What can The Cochrane Collaboration do to support people living in developing countries? A survey

Article type
Authors
Oliver J, Young T
Abstract
Background: In 2001, The Cochrane Collaboration Steering Group recognized that people living in developing countries are poorly represented within Cochrane entities and that steps should be taken to promote their contribution to the work of The Cochrane Collaboration (CC). In order to increase support, a Developing Country Initiative (DCI) was launched.

Objectives: To determine the perspectives and perceptions of people living in developing countries on the challenges they face in attempting to contribute to CC and to seek their advice on how these challenges could be addressed.

Methods: A cross sectional survey was conducted in 2004 using a questionnaire administered by email. The study population comprised people from developing countries (based on World Bank classification), who are involved in CC. Contact details of the study population were obtained by searching CC’s contact database for people with a registered address in a low or middle-income country. This was validated by contacting all Cochrane entities. To maximize the response rate an incentive was offered. We used STATA to analyse quantitative data and Thematic Content Analysis for open-ended questions.
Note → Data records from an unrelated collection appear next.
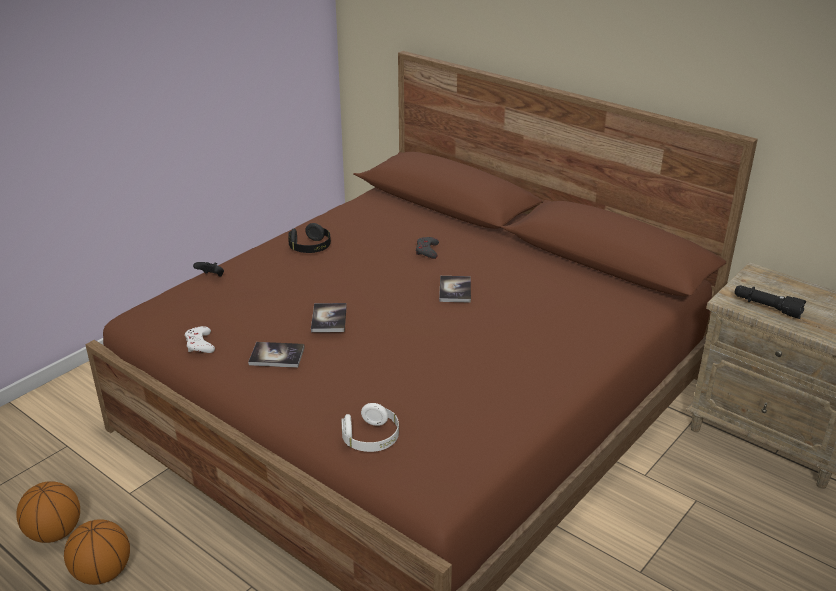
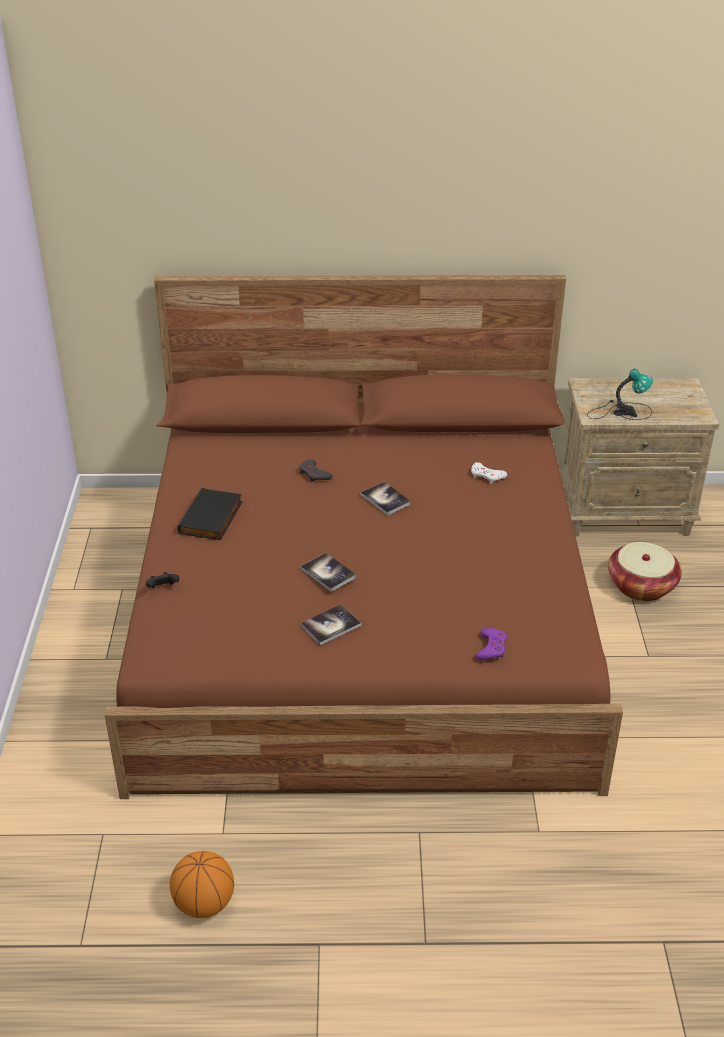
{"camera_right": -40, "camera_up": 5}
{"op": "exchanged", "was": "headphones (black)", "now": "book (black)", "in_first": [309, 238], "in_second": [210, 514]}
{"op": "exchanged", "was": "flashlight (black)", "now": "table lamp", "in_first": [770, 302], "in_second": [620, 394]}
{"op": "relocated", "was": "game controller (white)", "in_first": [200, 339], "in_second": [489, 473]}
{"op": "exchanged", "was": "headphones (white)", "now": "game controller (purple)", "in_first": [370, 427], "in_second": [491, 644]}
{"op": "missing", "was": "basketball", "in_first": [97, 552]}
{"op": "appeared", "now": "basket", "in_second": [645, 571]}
Results: The overall response rate was 23.6%. Forty-three percent of respondents were from Latin America and the Caribbean, 19% from Sub-Saharan Africa and 18% from East Asia and the Pacific. Fifty-five different languages were given by respondents as their first language, the most frequent being Spanish (30%). Thirty-five percent first heard about CC from a colleague. Thirty-two percent did not know which Cochrane Centre is their reference centre. A quarter of respondents did not contribute to CC. Respondents were generally happy with the support they received from the various entities. Knowledge about CC and The Cochrane Library was low amongst policy-makers and the general public. Areas identified for support: Awareness raising about CC and evidence-based health care, access to The Cochrane Library, training and mentorship for authors of reviews, practical assistance with review completion and encouraging broader participation and inclusiveness in activities of CC.

Conclusions: Definite barriers to participating in CC exist. A strategic plan of action, with measurable targets, is needed and resources should be made available for implementation.